** INFORMATION **
»»

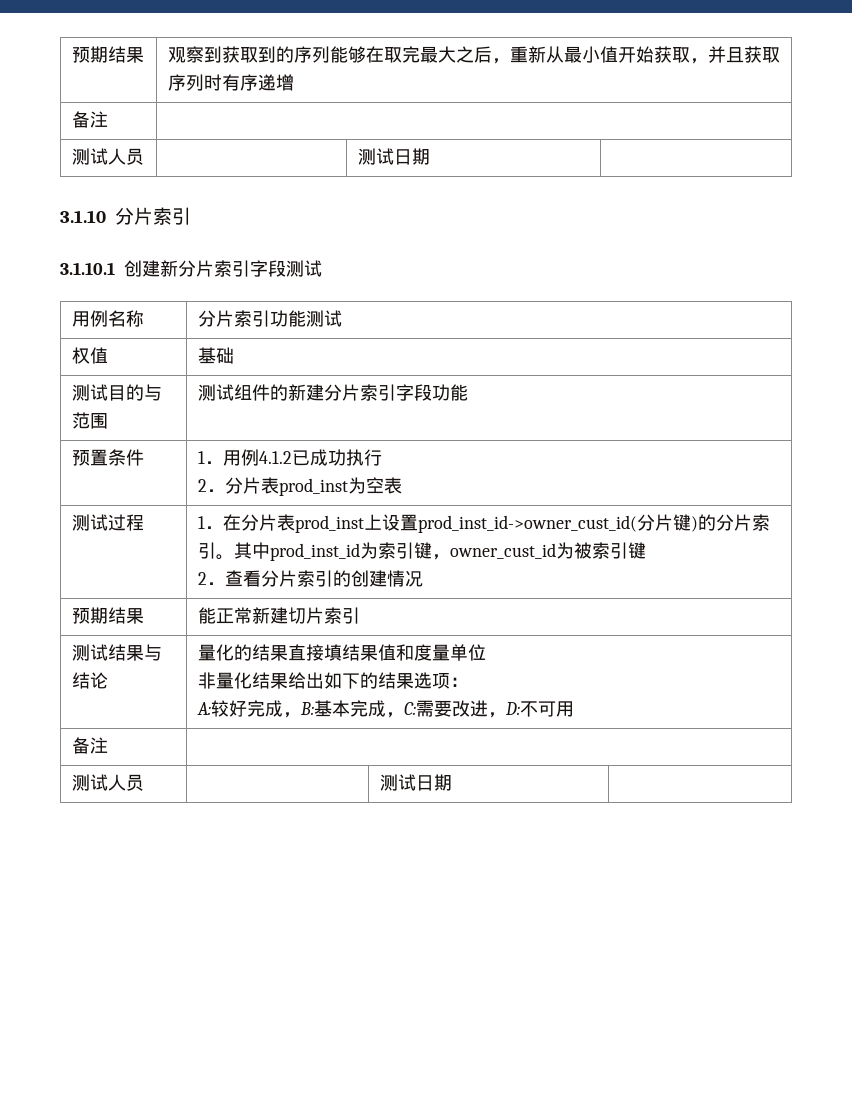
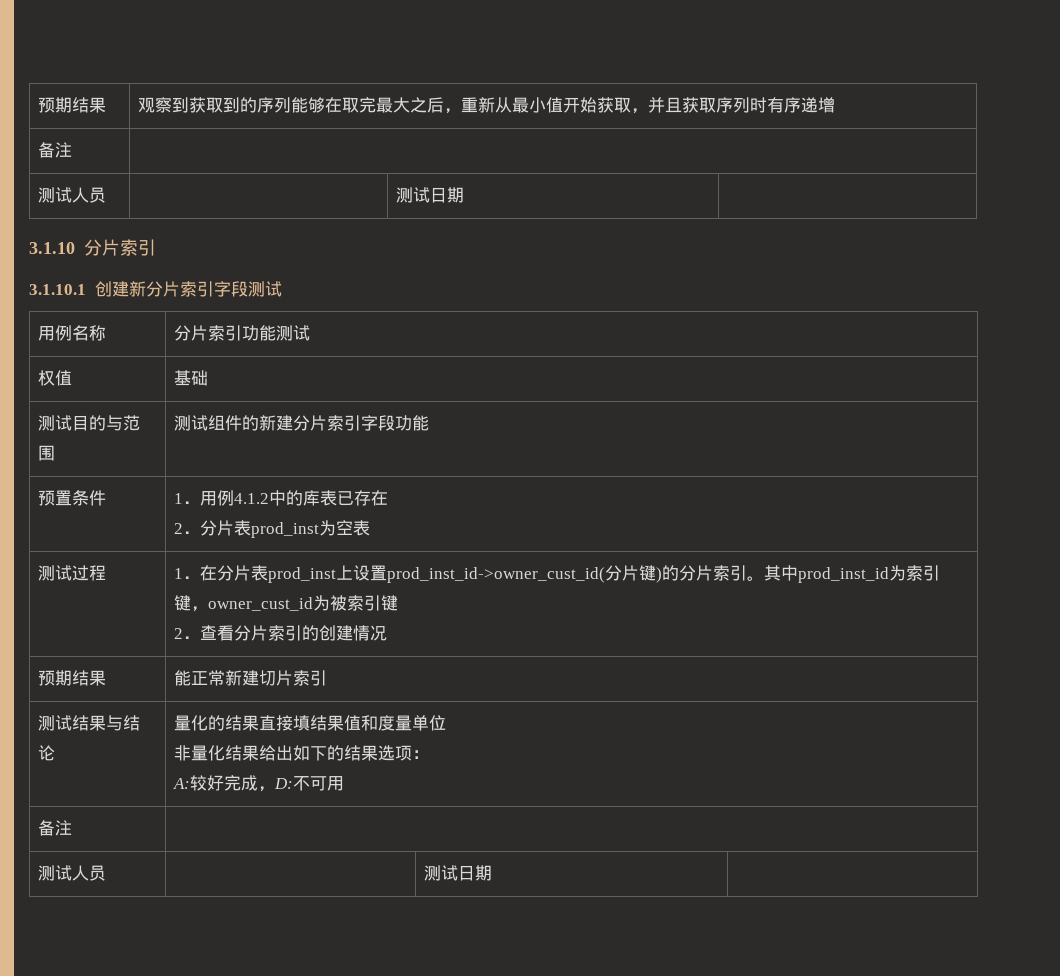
[291,449,382,466] 已成功执行 -> [269,490,389,506] 中的库表已存在
[299,700,506,718] B:基本完成，C:需要改进， -> (276, 789) none

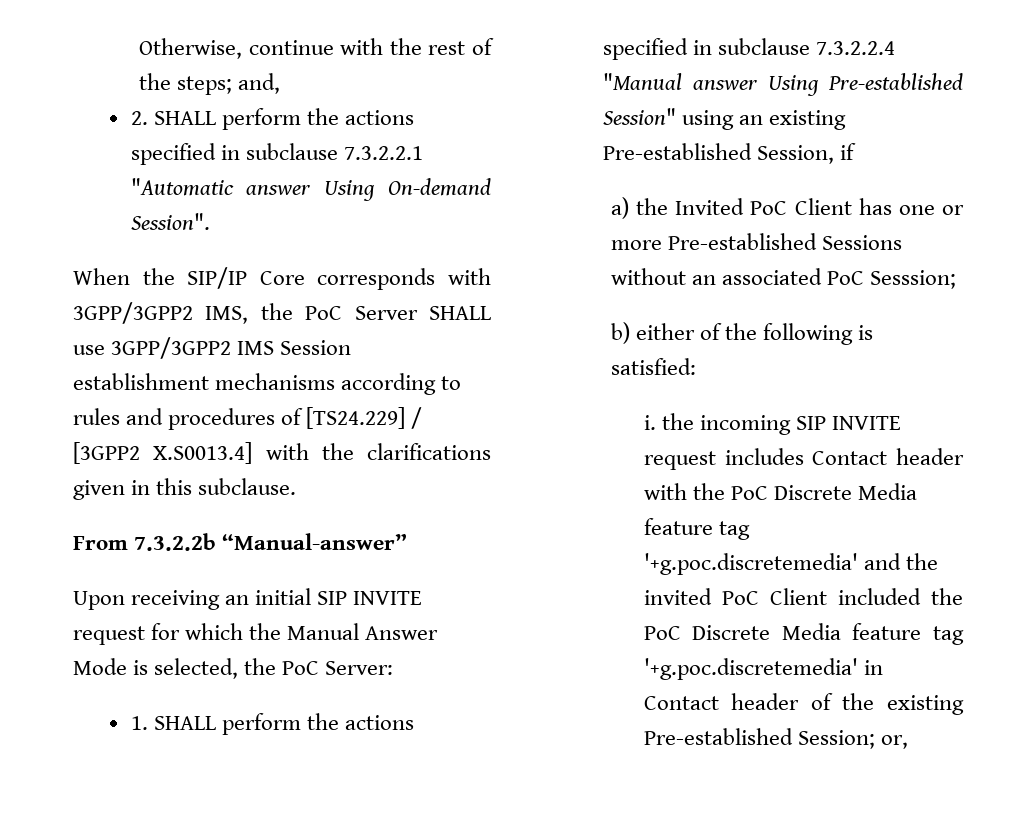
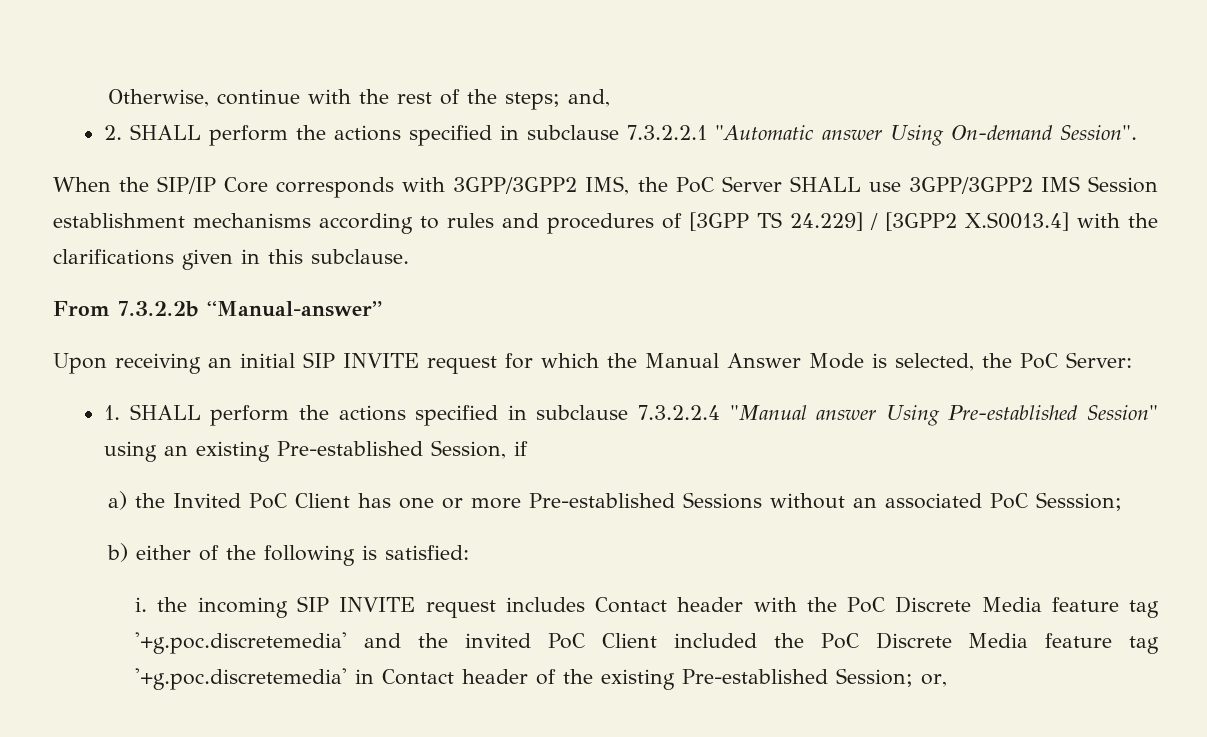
[306,407,406,429] [TS24.229] -> [689,212,863,231] [3GPP TS 24.229]

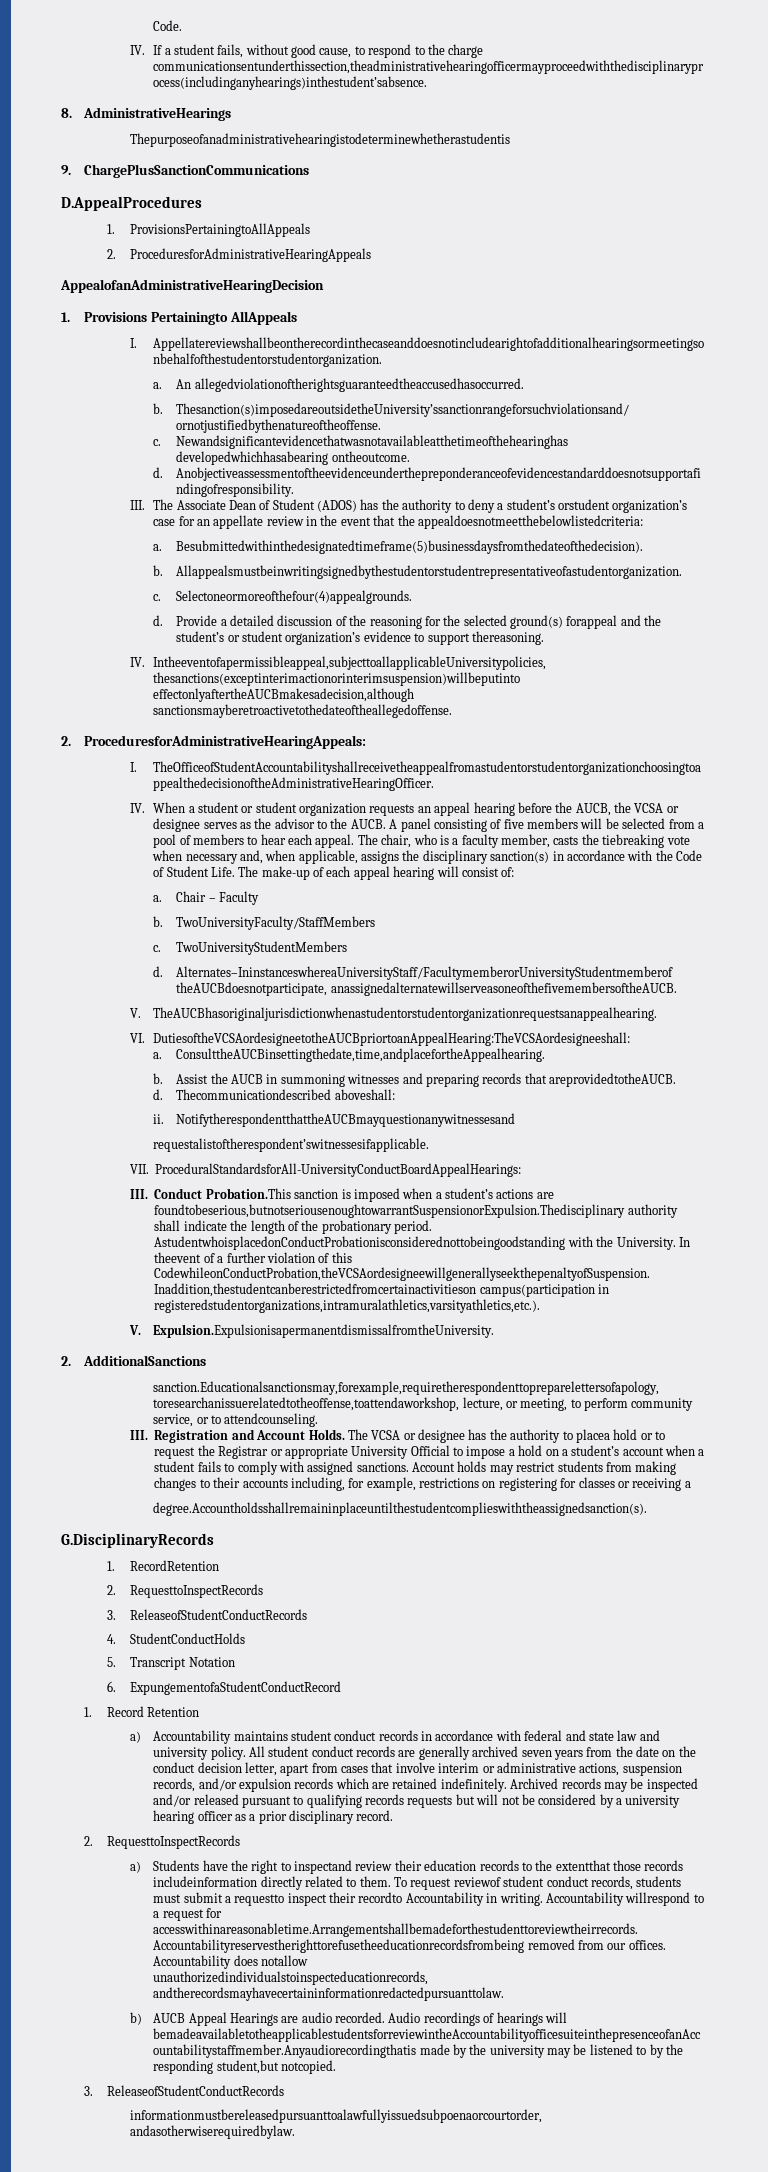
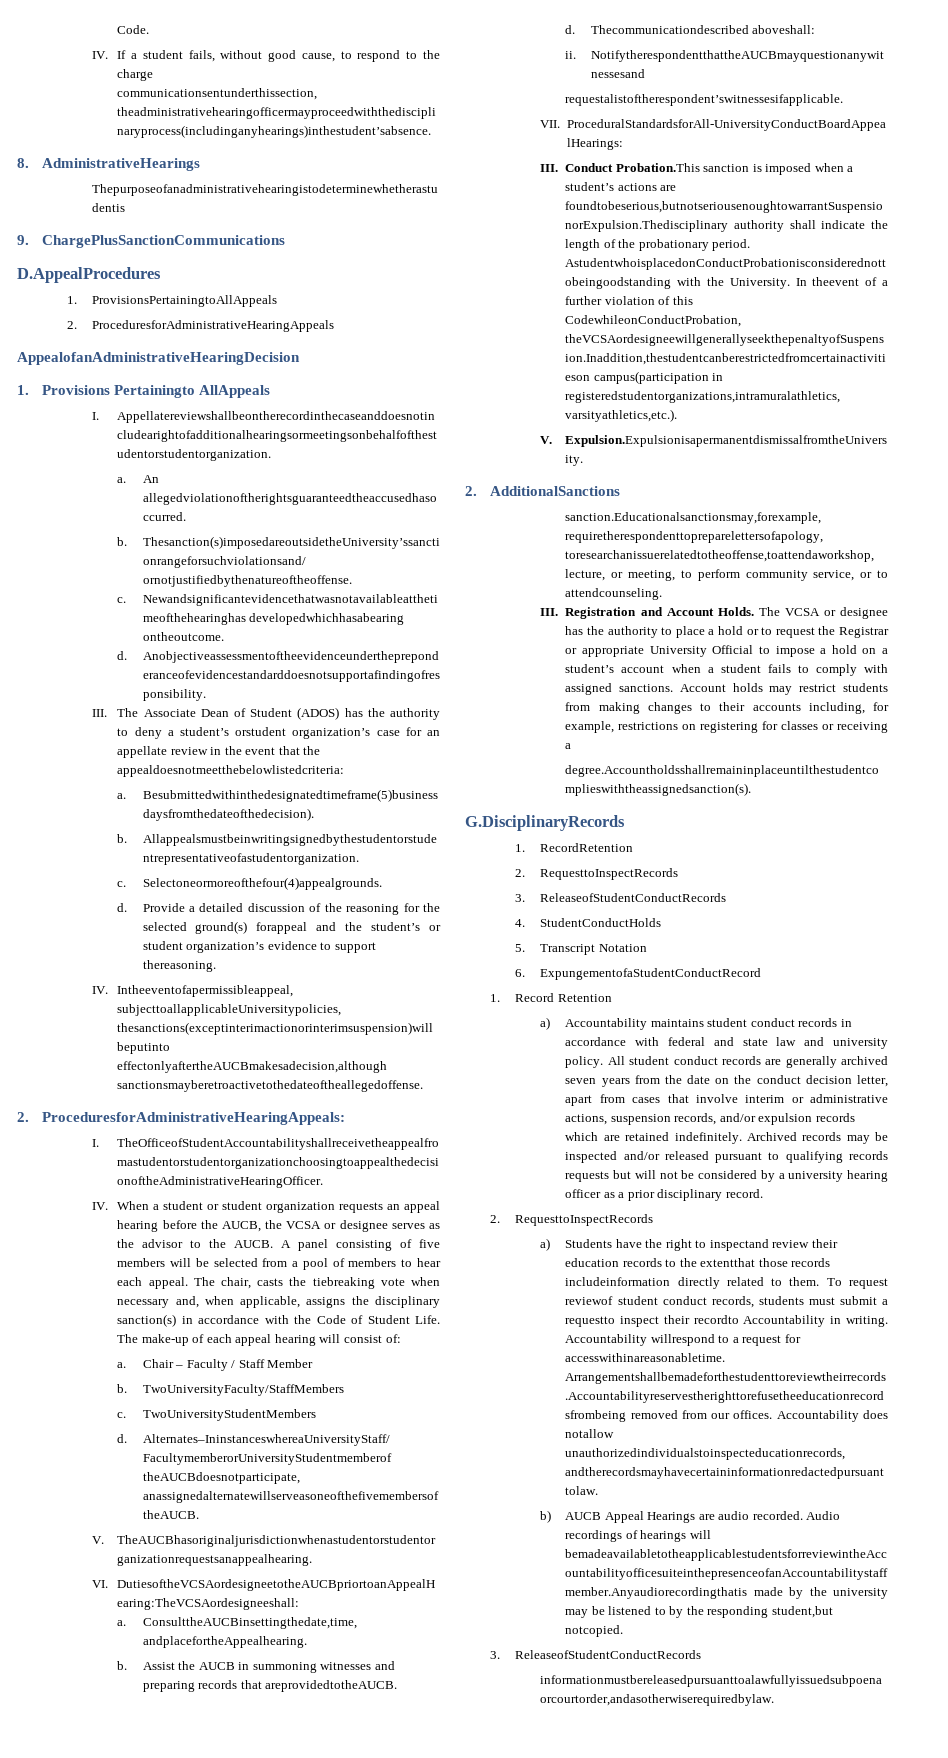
[413,834,551,848] who is a faculty member, -> (252, 1283) none
(260, 898) none -> [231,1359,314,1368] / Staff Member
[575,1429,610,1443] placea -> [675,626,715,638] place a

««

** INSTRUCTIONS FOR THE TASK **
Once the pictures are removed, return the entries exactly as they stand.

** EXERCISE ANSWER **
[291,449,382,466] 已成功执行 -> [269,490,389,506] 中的库表已存在
[299,700,506,718] B:基本完成，C:需要改进， -> (276, 789) none

[306,407,406,429] [TS24.229] -> [689,212,863,231] [3GPP TS 24.229]

[413,834,551,848] who is a faculty member, -> (252, 1283) none
(260, 898) none -> [231,1359,314,1368] / Staff Member
[575,1429,610,1443] placea -> [675,626,715,638] place a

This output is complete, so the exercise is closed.